The map is color-coded based on speed: green for fast, yellow for slow, red for very slow. The red-and-black striped areas are probably where car traffic has stopped entirely. You can see that auto traffic in the DC area affects both suburbs and city equally, even if those who don’t have to drive can avoid it. But most importantly, you can see how normal, everyday highway chokepoints — like the Beltway/I-270 merge — have converged with other chokepoints, forming miles-long traffic jams, like the one along the Beltway from College Park to Springfield.
But the Beltway commute isn’t terrible for everyone. Notice how the most of the Beltway’s eastern half, going through Prince George’s County, is yellow. If you’re driving from, say, Largo to Greenbelt, your trip is probably a little slower than usual, but still fine.

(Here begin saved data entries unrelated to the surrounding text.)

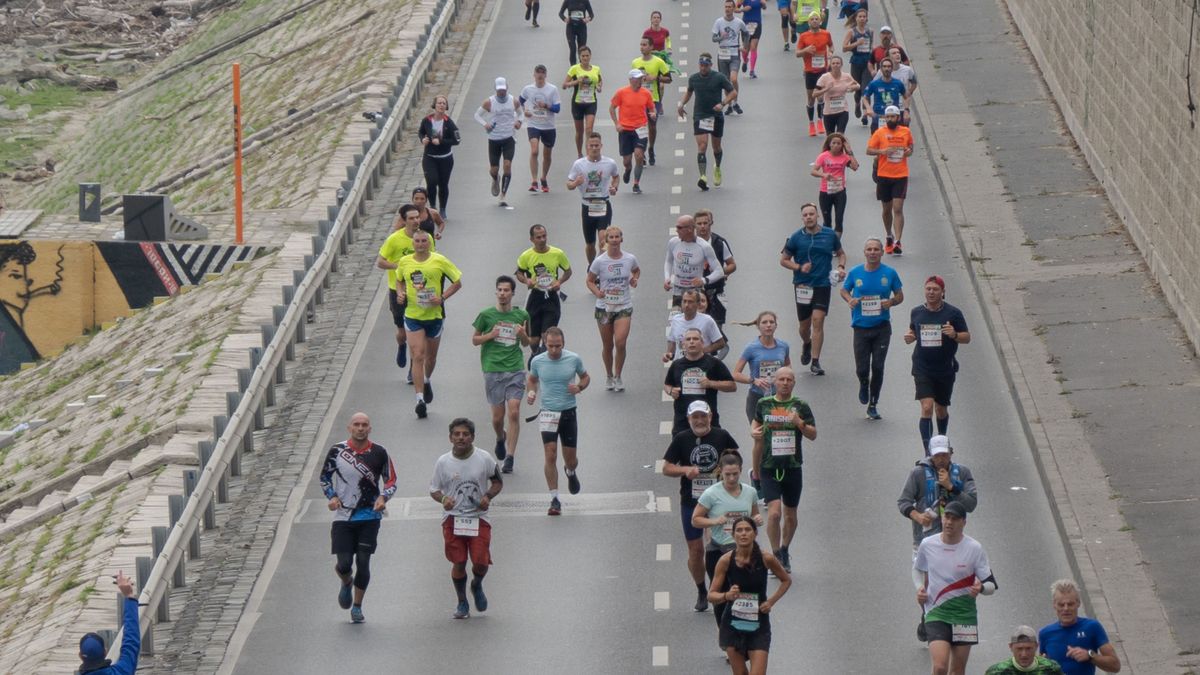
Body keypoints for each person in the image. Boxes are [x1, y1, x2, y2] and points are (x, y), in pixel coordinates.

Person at [663, 400, 741, 612]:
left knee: (723, 546)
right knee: (696, 550)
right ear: (688, 419)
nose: (699, 421)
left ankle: (723, 588)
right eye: (694, 417)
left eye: (702, 416)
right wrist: (685, 470)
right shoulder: (682, 439)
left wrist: (726, 470)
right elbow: (666, 468)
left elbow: (735, 457)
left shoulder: (721, 435)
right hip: (692, 499)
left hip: (719, 500)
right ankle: (701, 590)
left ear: (710, 416)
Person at [319, 412, 397, 623]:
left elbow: (391, 481)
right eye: (357, 425)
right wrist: (332, 496)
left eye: (364, 425)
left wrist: (383, 497)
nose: (360, 428)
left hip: (369, 516)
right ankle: (346, 581)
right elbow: (325, 477)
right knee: (344, 563)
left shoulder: (380, 452)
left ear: (370, 428)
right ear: (349, 428)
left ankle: (357, 606)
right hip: (343, 516)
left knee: (363, 561)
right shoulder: (337, 450)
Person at [898, 434, 978, 635]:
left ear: (951, 453)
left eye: (944, 455)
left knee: (952, 580)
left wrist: (952, 486)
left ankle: (947, 619)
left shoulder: (962, 473)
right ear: (930, 456)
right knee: (927, 584)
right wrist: (917, 516)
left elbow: (972, 503)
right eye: (937, 456)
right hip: (925, 539)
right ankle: (929, 615)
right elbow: (903, 502)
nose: (941, 459)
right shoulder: (918, 474)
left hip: (953, 539)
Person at [429, 418, 503, 620]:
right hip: (453, 518)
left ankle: (476, 584)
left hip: (478, 517)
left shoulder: (484, 458)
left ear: (472, 437)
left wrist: (487, 496)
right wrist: (444, 499)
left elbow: (497, 481)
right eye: (457, 434)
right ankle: (462, 601)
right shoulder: (443, 462)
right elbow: (434, 490)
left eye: (465, 434)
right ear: (450, 437)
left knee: (480, 561)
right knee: (459, 561)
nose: (461, 438)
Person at [915, 501, 997, 675]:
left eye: (954, 519)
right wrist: (920, 587)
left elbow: (991, 585)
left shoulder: (974, 548)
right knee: (939, 667)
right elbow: (917, 568)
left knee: (957, 671)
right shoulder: (928, 544)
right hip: (936, 611)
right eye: (947, 517)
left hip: (964, 615)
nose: (949, 522)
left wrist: (981, 587)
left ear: (964, 523)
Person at [750, 366, 814, 573]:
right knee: (774, 514)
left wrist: (799, 423)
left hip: (793, 466)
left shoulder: (800, 405)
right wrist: (753, 432)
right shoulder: (764, 404)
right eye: (781, 379)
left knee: (790, 515)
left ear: (794, 383)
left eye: (789, 380)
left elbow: (813, 434)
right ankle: (775, 553)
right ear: (775, 382)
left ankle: (785, 548)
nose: (785, 383)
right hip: (769, 466)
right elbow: (756, 425)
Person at [707, 515, 791, 674]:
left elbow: (786, 581)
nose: (743, 533)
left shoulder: (766, 558)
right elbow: (711, 595)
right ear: (733, 535)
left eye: (747, 530)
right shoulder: (725, 560)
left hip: (758, 624)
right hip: (733, 625)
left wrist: (771, 602)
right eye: (739, 530)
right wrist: (726, 596)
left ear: (755, 534)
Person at [394, 230, 463, 418]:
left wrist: (442, 298)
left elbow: (457, 282)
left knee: (430, 358)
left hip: (434, 316)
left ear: (430, 243)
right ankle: (419, 399)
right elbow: (399, 281)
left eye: (424, 241)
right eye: (417, 241)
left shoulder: (439, 260)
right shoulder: (405, 261)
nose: (421, 244)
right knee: (417, 355)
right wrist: (400, 293)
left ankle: (426, 379)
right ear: (413, 243)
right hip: (413, 315)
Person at [692, 453, 764, 632]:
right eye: (727, 474)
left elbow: (753, 516)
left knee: (745, 595)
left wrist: (757, 519)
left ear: (740, 471)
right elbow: (695, 519)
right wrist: (714, 521)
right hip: (719, 550)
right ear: (720, 472)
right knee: (721, 596)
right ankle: (726, 639)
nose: (731, 478)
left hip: (745, 552)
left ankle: (745, 635)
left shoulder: (750, 492)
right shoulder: (711, 494)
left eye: (735, 474)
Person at [526, 327, 590, 515]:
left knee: (570, 459)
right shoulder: (538, 361)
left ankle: (570, 472)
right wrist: (531, 392)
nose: (554, 350)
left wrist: (579, 387)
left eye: (558, 346)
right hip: (548, 413)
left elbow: (586, 377)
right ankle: (554, 498)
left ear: (563, 344)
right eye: (551, 346)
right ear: (545, 343)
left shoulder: (573, 359)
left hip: (568, 412)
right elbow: (532, 380)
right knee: (550, 454)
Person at [903, 275, 970, 453]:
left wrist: (954, 334)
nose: (931, 292)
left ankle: (941, 441)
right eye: (928, 289)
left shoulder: (953, 313)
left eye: (935, 289)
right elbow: (913, 330)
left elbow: (967, 338)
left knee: (941, 410)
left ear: (943, 292)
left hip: (944, 368)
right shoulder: (917, 312)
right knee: (927, 407)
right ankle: (928, 452)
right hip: (922, 367)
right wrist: (910, 336)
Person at [472, 276, 532, 474]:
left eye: (507, 290)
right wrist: (491, 335)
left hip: (515, 368)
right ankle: (500, 437)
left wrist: (522, 334)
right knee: (498, 418)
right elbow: (475, 340)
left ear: (513, 293)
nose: (503, 294)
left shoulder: (522, 314)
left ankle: (510, 457)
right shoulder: (486, 315)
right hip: (493, 368)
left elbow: (526, 343)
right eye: (500, 290)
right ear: (496, 292)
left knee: (514, 411)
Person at [839, 236, 903, 418]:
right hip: (860, 327)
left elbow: (900, 295)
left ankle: (873, 403)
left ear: (882, 252)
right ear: (864, 252)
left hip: (882, 327)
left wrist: (891, 302)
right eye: (869, 249)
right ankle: (863, 383)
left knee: (878, 366)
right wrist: (850, 299)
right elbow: (844, 290)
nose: (873, 252)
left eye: (876, 249)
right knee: (862, 369)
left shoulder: (889, 273)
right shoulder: (855, 272)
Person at [780, 202, 846, 376]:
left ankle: (815, 361)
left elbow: (841, 253)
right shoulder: (795, 237)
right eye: (805, 215)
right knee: (804, 326)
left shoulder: (829, 234)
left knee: (818, 320)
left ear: (817, 216)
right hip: (802, 285)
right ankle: (806, 343)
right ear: (802, 218)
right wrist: (799, 267)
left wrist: (840, 267)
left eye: (811, 214)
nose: (809, 217)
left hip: (822, 284)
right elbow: (784, 260)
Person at [376, 203, 436, 379]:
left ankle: (414, 366)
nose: (416, 220)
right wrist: (401, 266)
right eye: (411, 218)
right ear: (404, 220)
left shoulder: (426, 238)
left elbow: (432, 259)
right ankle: (401, 345)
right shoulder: (394, 239)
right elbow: (380, 262)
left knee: (417, 334)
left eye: (417, 217)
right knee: (402, 334)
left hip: (419, 291)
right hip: (398, 290)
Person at [586, 226, 640, 390]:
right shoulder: (600, 261)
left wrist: (634, 279)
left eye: (617, 237)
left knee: (621, 342)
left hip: (623, 305)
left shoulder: (629, 258)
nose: (615, 240)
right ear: (606, 241)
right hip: (604, 308)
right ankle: (609, 375)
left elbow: (636, 271)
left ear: (621, 239)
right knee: (608, 345)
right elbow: (589, 280)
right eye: (612, 238)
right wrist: (597, 292)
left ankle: (618, 376)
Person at [677, 53, 737, 191]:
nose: (703, 68)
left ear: (711, 65)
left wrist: (722, 104)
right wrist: (681, 104)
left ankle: (717, 167)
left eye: (706, 65)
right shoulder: (694, 79)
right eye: (701, 65)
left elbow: (733, 93)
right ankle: (703, 176)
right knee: (702, 146)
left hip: (715, 115)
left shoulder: (719, 77)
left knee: (716, 147)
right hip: (700, 115)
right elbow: (689, 92)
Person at [1038, 579, 1122, 675]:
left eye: (1070, 604)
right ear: (1054, 605)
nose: (1066, 609)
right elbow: (1041, 667)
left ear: (1078, 603)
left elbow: (1115, 666)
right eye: (1061, 605)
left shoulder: (1092, 627)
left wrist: (1090, 656)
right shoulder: (1045, 633)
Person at [515, 224, 572, 362]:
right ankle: (536, 354)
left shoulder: (557, 253)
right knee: (534, 339)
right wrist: (526, 280)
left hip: (551, 297)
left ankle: (543, 363)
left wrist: (559, 282)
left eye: (544, 236)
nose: (542, 239)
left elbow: (568, 271)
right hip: (534, 297)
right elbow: (519, 273)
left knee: (546, 335)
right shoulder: (526, 256)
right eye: (538, 237)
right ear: (532, 239)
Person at [665, 327, 737, 434]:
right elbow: (667, 384)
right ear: (683, 345)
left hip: (707, 420)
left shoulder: (713, 363)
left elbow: (732, 386)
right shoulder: (677, 365)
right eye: (688, 339)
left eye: (695, 339)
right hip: (683, 421)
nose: (692, 342)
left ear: (702, 343)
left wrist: (711, 383)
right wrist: (671, 391)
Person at [566, 132, 621, 264]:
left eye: (597, 145)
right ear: (587, 147)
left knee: (603, 239)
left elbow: (616, 177)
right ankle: (592, 265)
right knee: (590, 244)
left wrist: (614, 188)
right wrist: (575, 183)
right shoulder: (579, 164)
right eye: (592, 146)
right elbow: (568, 184)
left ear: (601, 146)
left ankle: (600, 266)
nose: (594, 148)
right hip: (587, 206)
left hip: (603, 203)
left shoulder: (610, 163)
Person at [866, 105, 913, 254]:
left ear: (898, 118)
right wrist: (882, 151)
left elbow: (911, 148)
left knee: (897, 209)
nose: (890, 119)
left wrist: (908, 152)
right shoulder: (880, 132)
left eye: (893, 116)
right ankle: (888, 235)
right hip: (884, 175)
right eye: (888, 117)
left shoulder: (905, 131)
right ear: (885, 118)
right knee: (886, 210)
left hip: (900, 175)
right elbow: (868, 150)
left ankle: (898, 241)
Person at [78, 571, 140, 674]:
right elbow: (131, 642)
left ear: (80, 655)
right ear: (105, 651)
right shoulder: (122, 671)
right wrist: (129, 596)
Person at [733, 311, 790, 423]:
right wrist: (754, 381)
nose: (768, 325)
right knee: (759, 434)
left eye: (771, 322)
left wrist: (782, 378)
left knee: (777, 432)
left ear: (776, 326)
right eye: (764, 322)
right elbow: (735, 374)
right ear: (758, 326)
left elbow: (788, 366)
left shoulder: (783, 346)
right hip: (757, 397)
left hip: (779, 396)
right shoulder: (751, 348)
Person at [474, 77, 522, 208]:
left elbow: (521, 113)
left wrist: (519, 122)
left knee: (507, 165)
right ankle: (495, 179)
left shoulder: (513, 100)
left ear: (507, 88)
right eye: (499, 90)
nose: (502, 92)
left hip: (509, 137)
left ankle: (503, 195)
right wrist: (485, 124)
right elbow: (477, 115)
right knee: (493, 170)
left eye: (504, 89)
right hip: (494, 138)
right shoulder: (489, 102)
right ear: (496, 89)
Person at [609, 70, 656, 194]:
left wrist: (653, 114)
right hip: (625, 130)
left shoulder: (646, 93)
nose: (640, 81)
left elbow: (652, 107)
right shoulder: (622, 92)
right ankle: (628, 170)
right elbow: (612, 108)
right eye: (637, 79)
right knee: (627, 161)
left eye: (641, 78)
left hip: (640, 129)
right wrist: (617, 123)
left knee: (639, 155)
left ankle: (636, 183)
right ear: (631, 80)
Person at [664, 214, 724, 306]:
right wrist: (667, 277)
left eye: (679, 228)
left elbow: (719, 271)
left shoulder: (704, 246)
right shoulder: (673, 242)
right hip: (678, 292)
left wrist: (704, 280)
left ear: (690, 229)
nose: (676, 230)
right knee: (676, 320)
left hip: (696, 293)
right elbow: (668, 261)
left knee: (695, 320)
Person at [519, 65, 562, 193]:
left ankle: (543, 178)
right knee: (534, 151)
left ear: (545, 75)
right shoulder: (528, 89)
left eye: (542, 74)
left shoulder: (552, 89)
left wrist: (547, 106)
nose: (540, 76)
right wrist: (523, 112)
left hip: (548, 126)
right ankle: (534, 180)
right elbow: (519, 101)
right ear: (534, 75)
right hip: (533, 124)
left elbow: (557, 109)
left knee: (547, 154)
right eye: (538, 73)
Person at [695, 209, 737, 333]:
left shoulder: (719, 242)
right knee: (696, 328)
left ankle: (716, 351)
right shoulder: (689, 243)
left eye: (705, 223)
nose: (702, 226)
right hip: (695, 292)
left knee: (716, 329)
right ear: (694, 225)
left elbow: (732, 265)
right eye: (699, 223)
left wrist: (721, 272)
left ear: (711, 223)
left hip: (715, 292)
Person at [632, 37, 672, 166]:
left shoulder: (658, 62)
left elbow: (669, 79)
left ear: (651, 47)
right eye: (640, 44)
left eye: (644, 45)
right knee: (639, 126)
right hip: (638, 100)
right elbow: (631, 80)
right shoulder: (635, 62)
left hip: (653, 99)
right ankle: (641, 150)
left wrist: (656, 78)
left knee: (652, 126)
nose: (642, 47)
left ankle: (651, 148)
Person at [809, 132, 859, 235]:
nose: (836, 145)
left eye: (839, 143)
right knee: (827, 221)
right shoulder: (823, 156)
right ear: (829, 144)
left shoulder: (844, 157)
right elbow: (813, 171)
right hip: (825, 192)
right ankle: (828, 244)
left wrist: (849, 152)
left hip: (840, 192)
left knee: (839, 219)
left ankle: (835, 245)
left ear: (842, 145)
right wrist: (823, 175)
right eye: (834, 143)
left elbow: (855, 167)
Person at [418, 94, 460, 216]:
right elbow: (421, 132)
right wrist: (423, 140)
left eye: (443, 103)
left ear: (446, 106)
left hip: (445, 159)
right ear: (434, 105)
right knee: (431, 181)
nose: (441, 105)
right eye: (439, 103)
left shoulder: (449, 123)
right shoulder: (427, 120)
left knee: (443, 184)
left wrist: (441, 141)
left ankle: (442, 209)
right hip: (430, 157)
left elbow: (457, 140)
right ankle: (432, 207)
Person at [795, 11, 834, 136]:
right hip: (810, 70)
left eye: (817, 19)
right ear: (808, 22)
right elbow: (797, 53)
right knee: (811, 99)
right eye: (812, 19)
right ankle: (811, 123)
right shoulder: (804, 36)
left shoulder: (826, 34)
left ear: (820, 21)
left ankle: (820, 121)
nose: (815, 21)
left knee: (821, 97)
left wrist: (830, 52)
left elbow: (831, 45)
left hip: (822, 70)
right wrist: (806, 50)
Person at [564, 46, 602, 157]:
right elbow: (564, 85)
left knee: (589, 129)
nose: (585, 58)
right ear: (579, 57)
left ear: (590, 56)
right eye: (583, 56)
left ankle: (588, 154)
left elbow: (599, 81)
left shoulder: (596, 69)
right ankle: (580, 153)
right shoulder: (574, 69)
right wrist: (576, 81)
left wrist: (599, 87)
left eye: (587, 56)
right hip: (578, 103)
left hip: (591, 102)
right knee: (579, 132)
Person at [665, 290, 726, 360]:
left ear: (697, 304)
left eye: (690, 302)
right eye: (684, 301)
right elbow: (672, 341)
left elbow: (720, 343)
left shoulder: (707, 320)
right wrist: (669, 353)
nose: (686, 305)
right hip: (681, 364)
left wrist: (702, 351)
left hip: (701, 364)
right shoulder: (676, 320)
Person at [711, 1, 748, 114]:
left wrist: (745, 46)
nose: (727, 9)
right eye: (726, 7)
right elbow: (713, 38)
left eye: (729, 7)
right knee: (726, 82)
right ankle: (730, 105)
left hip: (734, 53)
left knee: (733, 79)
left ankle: (735, 101)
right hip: (722, 54)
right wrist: (721, 37)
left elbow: (746, 33)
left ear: (733, 8)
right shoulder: (719, 22)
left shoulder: (739, 22)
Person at [985, 626, 1065, 675]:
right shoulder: (997, 671)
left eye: (1028, 648)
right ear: (1011, 647)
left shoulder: (1051, 669)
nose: (1024, 654)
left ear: (1036, 646)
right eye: (1019, 649)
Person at [813, 55, 858, 134]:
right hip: (829, 112)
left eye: (838, 63)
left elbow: (857, 85)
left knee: (840, 135)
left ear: (841, 65)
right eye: (833, 63)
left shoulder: (846, 76)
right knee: (830, 138)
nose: (835, 65)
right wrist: (826, 89)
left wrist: (852, 88)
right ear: (830, 65)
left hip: (843, 111)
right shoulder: (824, 77)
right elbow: (814, 94)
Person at [873, 45, 917, 125]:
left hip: (902, 107)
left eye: (898, 52)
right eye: (894, 53)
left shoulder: (907, 70)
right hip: (887, 109)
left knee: (902, 134)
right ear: (888, 57)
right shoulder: (881, 72)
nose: (897, 54)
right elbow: (873, 87)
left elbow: (914, 82)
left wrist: (909, 92)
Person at [842, 8, 873, 121]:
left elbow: (870, 47)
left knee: (866, 88)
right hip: (856, 61)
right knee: (858, 89)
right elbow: (844, 48)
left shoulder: (870, 31)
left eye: (864, 17)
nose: (862, 19)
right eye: (860, 16)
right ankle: (857, 103)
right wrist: (856, 43)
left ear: (866, 18)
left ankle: (865, 114)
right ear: (856, 18)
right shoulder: (852, 32)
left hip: (867, 62)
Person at [861, 58, 906, 133]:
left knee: (894, 140)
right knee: (876, 142)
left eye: (889, 66)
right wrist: (868, 108)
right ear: (881, 69)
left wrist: (906, 111)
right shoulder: (874, 83)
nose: (886, 69)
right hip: (878, 116)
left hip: (894, 117)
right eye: (884, 66)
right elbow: (865, 97)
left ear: (892, 69)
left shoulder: (898, 83)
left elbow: (906, 97)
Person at [735, 0, 765, 78]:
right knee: (745, 49)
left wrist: (763, 4)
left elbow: (764, 7)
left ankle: (752, 70)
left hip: (757, 24)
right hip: (746, 25)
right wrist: (743, 9)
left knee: (753, 48)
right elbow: (735, 9)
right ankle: (745, 60)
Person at [559, 0, 594, 66]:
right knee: (573, 49)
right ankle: (573, 67)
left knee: (582, 49)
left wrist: (587, 19)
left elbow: (591, 15)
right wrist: (565, 19)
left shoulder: (585, 1)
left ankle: (582, 66)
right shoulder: (568, 1)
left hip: (581, 27)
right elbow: (560, 13)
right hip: (571, 27)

There aren’t too many people in that situation, as most of the region’s jobs are located on the west side, in places like Bethesda and Tysons Corner. One of the reasons why traffic was so bad last night, and relatively bad every other night, is because every morning thousands of people have to travel from one side of the region to the other.
Commuters are then faced with a choice: pay more to live near your job, whether it’s in DC, Tysons or elsewhere, or spend less money on a home farther away from your job. That doesn’t always mean moving to a more distant suburb. For many, the most affordable housing choice, and often the only affordable housing choice, is in Prince George’s County, right on the District line.
There are lots of ways to fix this problem, like providing more housing in places like Tysons Corner where people already work, or putting more jobs in places like Prince George’s County where people already live.
These solutions won’t help anyone in traffic last night, but if implemented, they’ll make future rush hours more bearable for people on both sides of the Beltway.